MiFID II Transparency in Focus

Shanny Basar

Christian Voigt, senior regulatory adviser at Fidessa said the new annual reports requiring European Union investment firms to report on their most used trading venues or brokers increase transparency despite issues with some of the data.

He told Markets Media: “The reports create more of a level playing field as they are publicly available for the first time, even to retail investors and people with a pension.”

MiFID II, the regulation which went live in the European Union this year, aims to promote best execution by making investment firms publicly publish their top five venues/brokers for all trading on behalf of clients in the past 12 months. The first RTS28 annual reports were required by the end of last month covering trading activity last year for 22 asset classes including equities, debt, over-the-counter derivatives and structured products.

Christian Voigt, Fidessa

Voigt acknowledged there were issues with the data being reported and the fact that the reports are only produced annually. For example, the reports look to break down orders between passive or aggressive.

‘There are a lot of scenarios where this is not available as the flag is only valid for order book trading,” Voigt added. “For example, customers may choose to use the closing auction when there is more liquidity, or a periodic auction. There are many different ways to trade.”

He continued that the data for the reports was already available but firms have needed to consolidate the information and build reports in the right format.

Andre Nogueira, director of trading analytics at broker ITG, said in an email that some firms underestimated the effort required to gather and organise the data for these reports.

“What is proving the most difficult is classifying the data into the appropriate asset groups mandated by the European Securities and Markets Authority,” added Nogueria.

For example, international listings do not have liquidity bands as Esma only publishes data for for European MiFID II securities, which poses problems for asset managers who trade globally.

Nogueria continued that firms may be required to use an affiliate, custodian or prime broker. “However, firms are asking if further disclosures should be provided in such cases, as a counterparty list of one could appear to go against the spirit of best execution requirements under MiFID II,” he added.
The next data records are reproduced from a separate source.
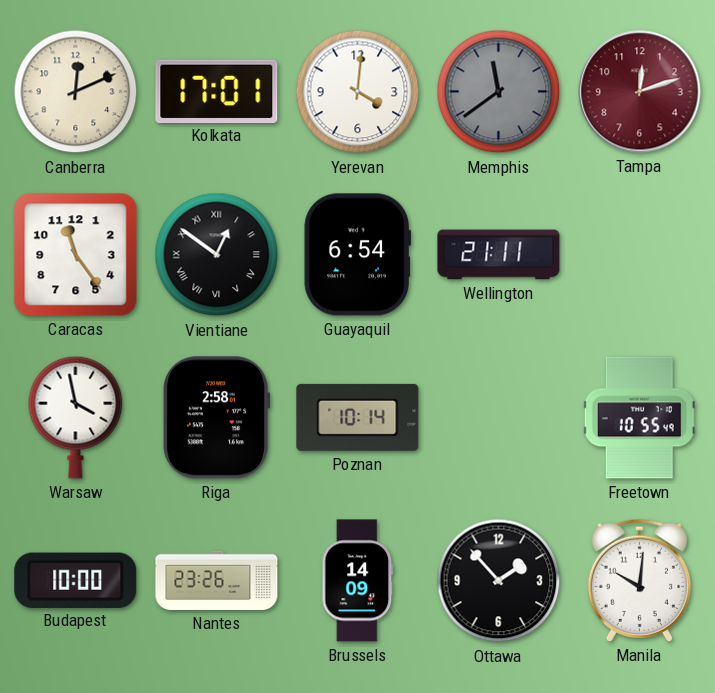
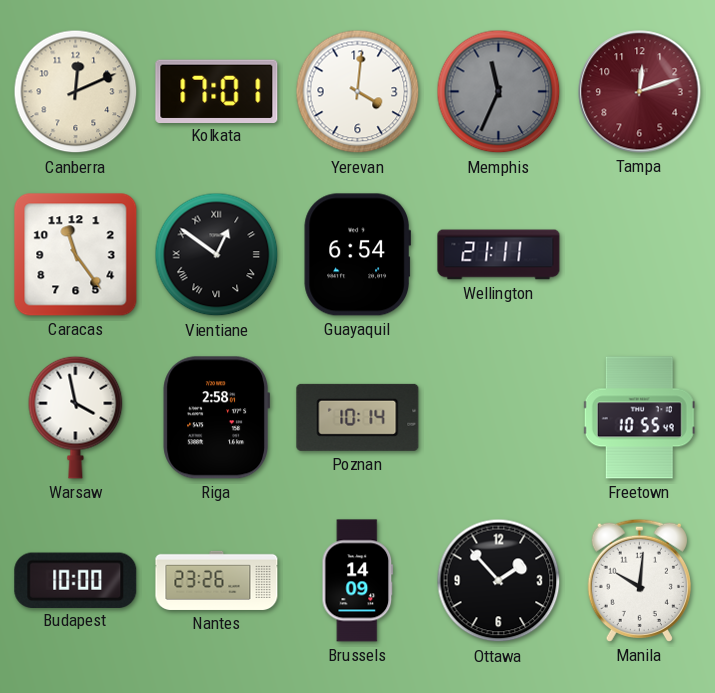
Memphis: 11:39 -> 11:34
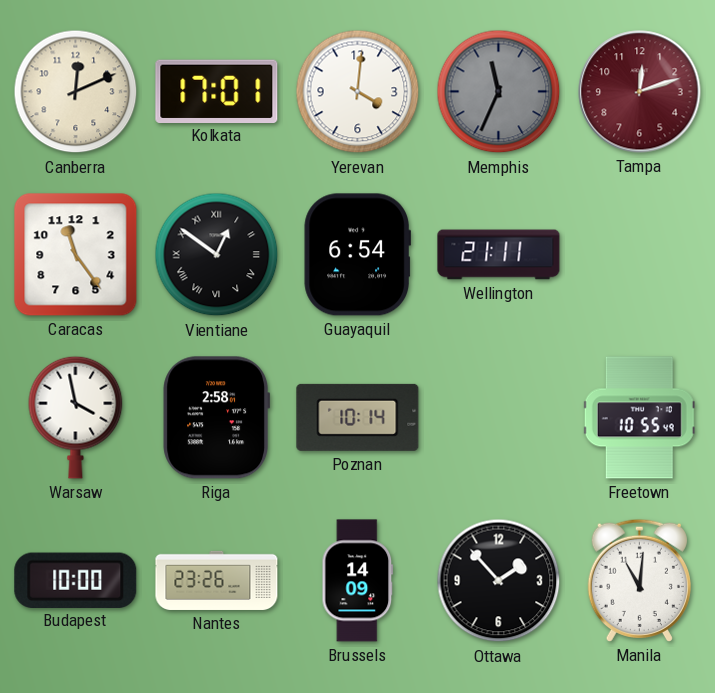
Manila: 10:01 -> 11:01
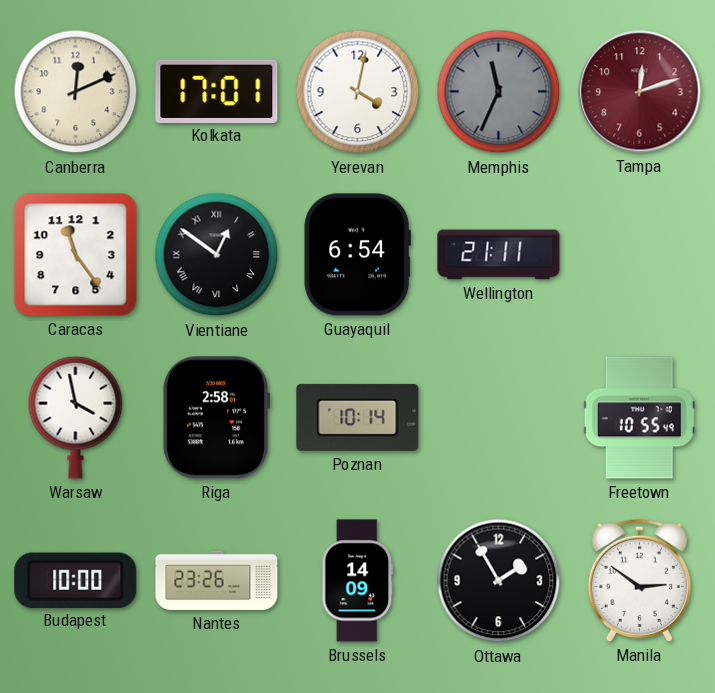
Yerevan: 4:01 -> 4:02
Ottawa: 1:53 -> 1:55
Manila: 11:01 -> 2:51
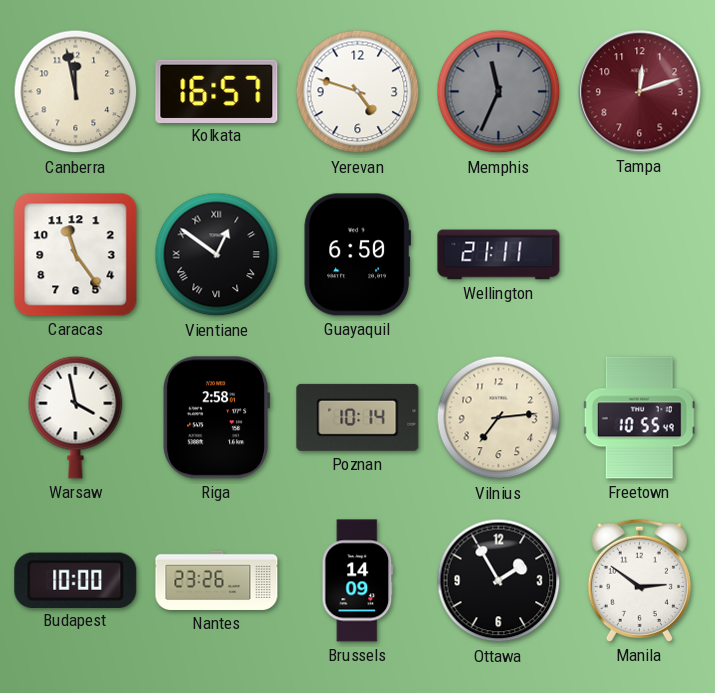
Canberra: 12:11 -> 11:58
Kolkata: 17:01 -> 16:57
Yerevan: 4:02 -> 4:48
Guayaquil: 6:54 -> 6:50
Vilnius: none -> 7:14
Tim Cave analyst at consultancy Tabb Group on European market structure, gave an example of the report from Goldman Sachs Asset Management:

The required public MiFID II disclosures are published on the firm’s website. For example, Goldman Sachs International’s securities division and/or investment banking division has published a 35-page report.

The top five venues for institutional equities trading are the London Stock Exchange, two order books at CBOE Europe, Deutsche Borse’s Xetra and Euronext Paris.

Goldman Sachs International also uses brokers to access markets for which it does not have direct membership – such as Santander to access the Spanish stock exchange and GSCO, a US affiliate, to access US execution venues.

For bonds, the top venues are Goldman Sachs International, Tradeweb Europe, London Stock Exchange and Bondvision Italia. The report said: “The volume shown against Goldman Sachs International includes orders executed on MarketAxess and Bloomberg as these venues had no regulatory character under MIFID I.”

Vikas Srivastava, chief revenue officer at foreign exchange technology provider Integral, said in an email that collecting complex data on such a large a scale and on a granular level is a complicated effort for most investment firms.

“The increase in transparency surrounding execution data and policies will give investment firms deep insight into the execution quality achieved and delivered to the end investors,” added Srivastava. “This insight will allow market participants to continuously improve on execution and confidently demonstrate that they are trading with the best interests of their customers in mind.”